Limiting global warming in line with the 2015 Paris climate agreement will require a significant lift in investments in new metals production capacity, although minerals mining can be emissions intensive, according to Australian resources firm BHP.

The 2015 Paris climate agreement aims to limit the rise in global average temperatures to below 2°C, and preferably to 1.5°C. Action to reduce greenhouse gas (GHG) emissions must be taken as soon as possible, as delayed action will be significantly more costly in monetary and socio-environmental terms, BHP vice-president for market analysis and economics Huw McKay said.

Policies on emissions reduction must address all fundamental elements of the energy transition to allow the demand and supply sides of the system to adjust as required, he added. Carbon pricing is a core ingredient of any effective policy framework to reduce emissions, McKay said.

"None of the [actions required] will be feasible if the supply of metals does not keep pace with the spectacular demands expected to be created by the needs of the energy transition," said McKay.

The dilemma for investors is that metals are essential inputs for the hardware of decarbonisation, and there will be no energy transition without a significant increase in the production of critical minerals, but the production of minerals can itself be a GHG emission-intensive process, according to McKay.

The energy transition will require a vast capital reallocation and will generate material risks and opportunities, placing investors and global capital markets at the very centre of the challenge, he added.

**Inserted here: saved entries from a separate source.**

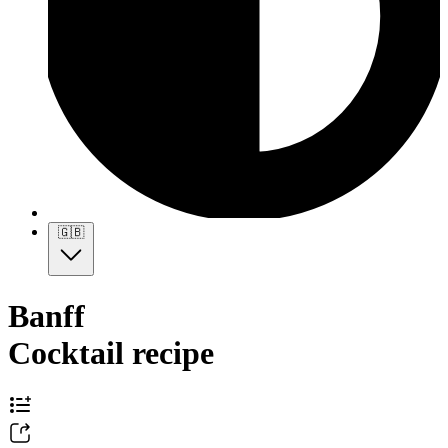
🇬🇧
Banff
Cocktail recipe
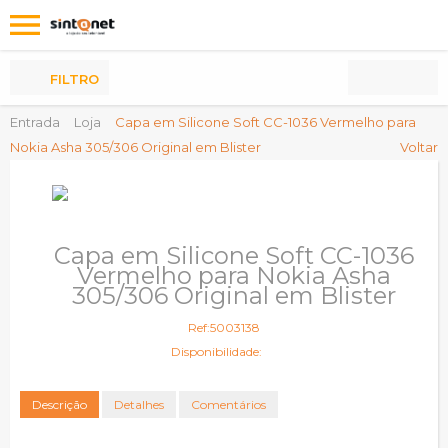
Os
meus
Produtos
FILTRO
Entrada
Loja
Capa em Silicone Soft CC-1036 Vermelho para
Nokia Asha 305/306 Original em Blister
Voltar
Capa em Silicone Soft CC-1036
Vermelho para Nokia Asha
305/306 Original em Blister
Ref:5003138
Disponibilidade:
Descrição
Detalhes
Comentários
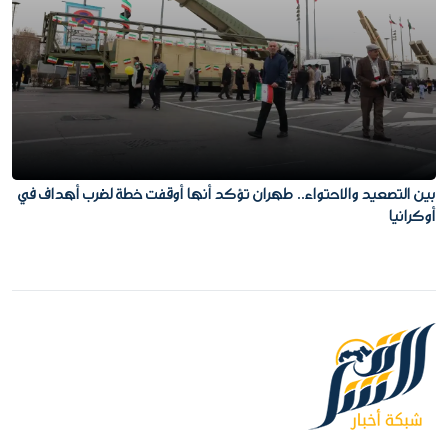
بين التصعيد والاحتواء.. طهران تؤكد أنها أوقفت خطة لضرب أهداف في
أوكرانيا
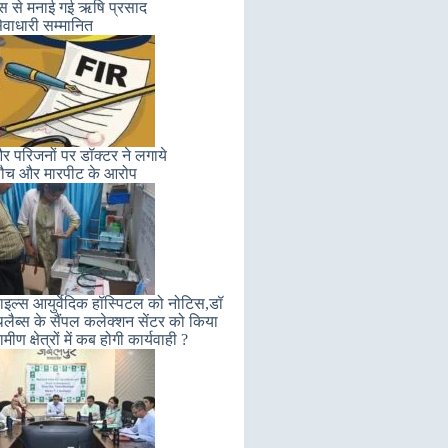
लास से मनाई गई ऋषि प्रसाद
ेवाधारी सम्मानित
 परिजनों पर डॉक्टर ने लगाये
ौच और मारपीट के आरोप
इल्स आयुर्वेदिक हॉस्पिटल को नोटिस,डॉ
लैब्स के सैंपल कलेक्शन सेंटर को किया
मीण क्षेत्रों में कब होगी कार्यवाही ?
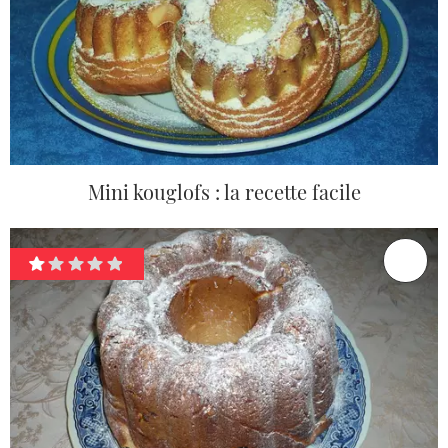
Mini kouglofs : la recette facile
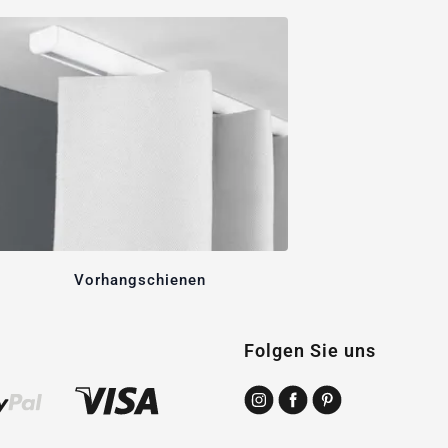
Vorhangschienen
Folgen Sie uns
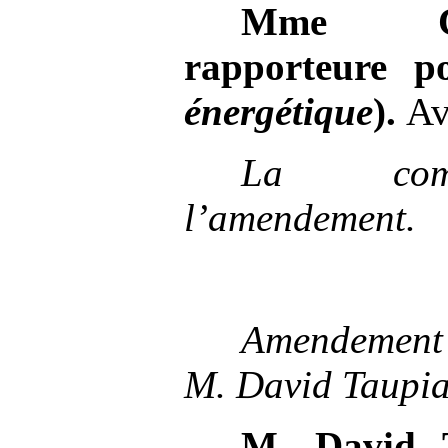
Mme
rapporteure p
énergétique
).
Avi
La com
l’amendement.
Amendeme
M.
David Taupi
M.
David 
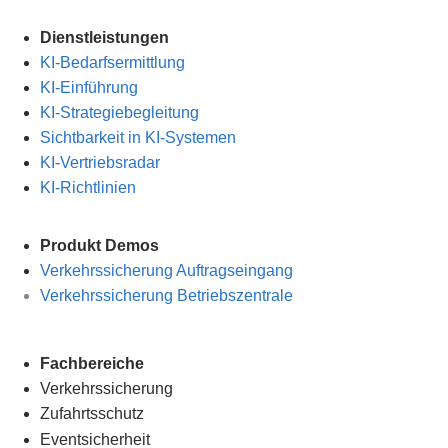
Dienstleistungen
KI-Bedarfsermittlung
KI-Einführung
KI-Strategiebegleitung
Sichtbarkeit in KI-Systemen
KI-Vertriebsradar
KI-Richtlinien
Produkt Demos
Verkehrssicherung Auftragseingang
Verkehrssicherung Betriebszentrale
Fachbereiche
Verkehrssicherung
Zufahrtsschutz
Eventsicherheit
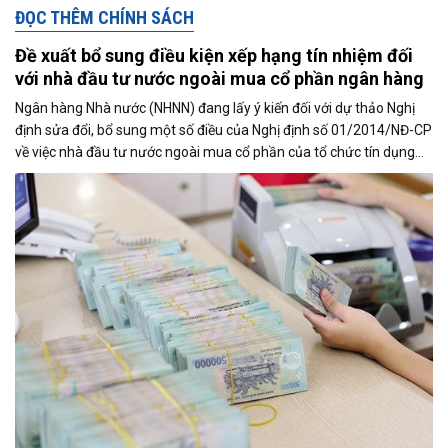
ĐỌC THÊM CHÍNH SÁCH
Đề xuất bổ sung điều kiện xếp hạng tín nhiệm đối
với nhà đầu tư nước ngoài mua cổ phần ngân hàng
Ngân hàng Nhà nước (NHNN) đang lấy ý kiến đối với dự thảo Nghị
định sửa đổi, bổ sung một số điều của Nghị định số 01/2014/NĐ-CP
về việc nhà đầu tư nước ngoài mua cổ phần của tổ chức tín dụng
Việt Nam và Nghị định số 86/2024/NĐ-CP. Đáng chú ý, dự thảo đề
xuất bổ sung điều kiện về xếp hạng tín nhiệm đối với tổ chức nước
ngoài sở hữu từ 10% vốn điều lệ trở lên tại tổ chức tín dụng Việt
Nam, đồng thời rút ngắn thời gian giải quyết hồ sơ xuống còn 19
ngày làm việc.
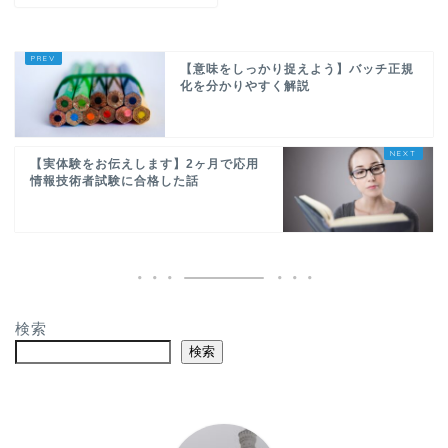
【意味をしっかり捉えよう】バッチ正規
化を分かりやすく解説
【実体験をお伝えします】2ヶ月で応用
情報技術者試験に合格した話
検索
検索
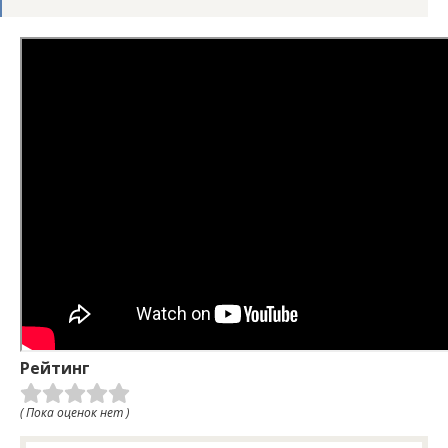
Рейтинг
( Пока оценок нет )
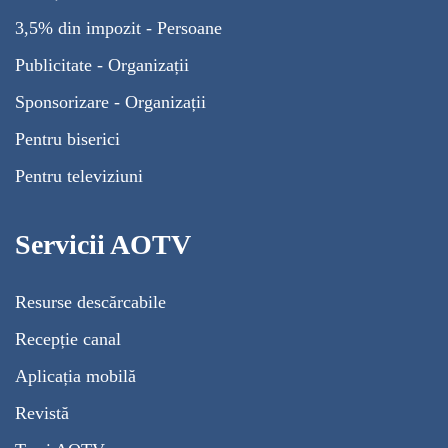
3,5% din impozit - Persoane
Publicitate - Organizații
Sponsorizare - Organizații
Pentru biserici
Pentru televiziuni
Servicii AOTV
Resurse descărcabile
Recepție canal
Aplicația mobilă
Revistă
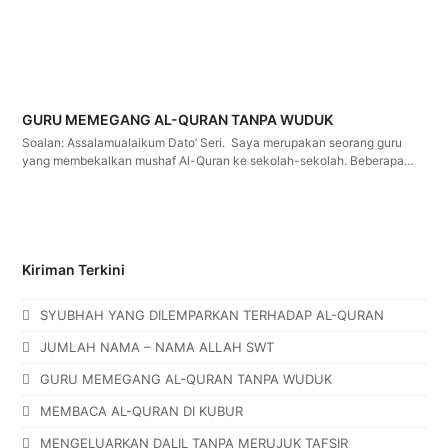
GURU MEMEGANG AL-QURAN TANPA WUDUK
Soalan: Assalamualaikum Dato’ Seri. Saya merupakan seorang guru
yang membekalkan mushaf Al-Quran ke sekolah-sekolah. Beberapa…
Kiriman Terkini
SYUBHAH YANG DILEMPARKAN TERHADAP AL-QURAN
JUMLAH NAMA – NAMA ALLAH SWT
GURU MEMEGANG AL-QURAN TANPA WUDUK
MEMBACA AL-QURAN DI KUBUR
MENGELUARKAN DALIL TANPA MERUJUK TAFSIR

Under the International Energy Agency's (IEA) net zero 2050 scenario, annual average energy capital investments would rise from around $2 trillion at present, or 2.5pc of gross domestic product (GDP), to around $5 trillion for the period from 2021-50, or 4.5pc of GDP in 2030 and falling to 2.5pc of GDP by 2050, McKay said.

All low emissions energy technologies require metals, from the nickel used in electric batteries, steel used in wind turbines, silver and silicon used in solar panels, to the copper that will enable further electrification, he added.

Challenges also remain for the development of many metal deposits. The discovery, appraisal and development of new metal deposits is a time and capital-intensive process, where a decade from start to first production would be regarded as "incredibly swift", according to McKay.

"Exploration success has been only modest over the last decade, and in the case of copper, the bellwether for both the base metal complex and the electrification mega-trend, grade decline is expected to become a material headwind for primary supply over the course of this decade," said McKay.

The industry does not currently have an abundance of high-quality development opportunities ready to go, and scrap supply is insufficient to fill the gap, according to BHP.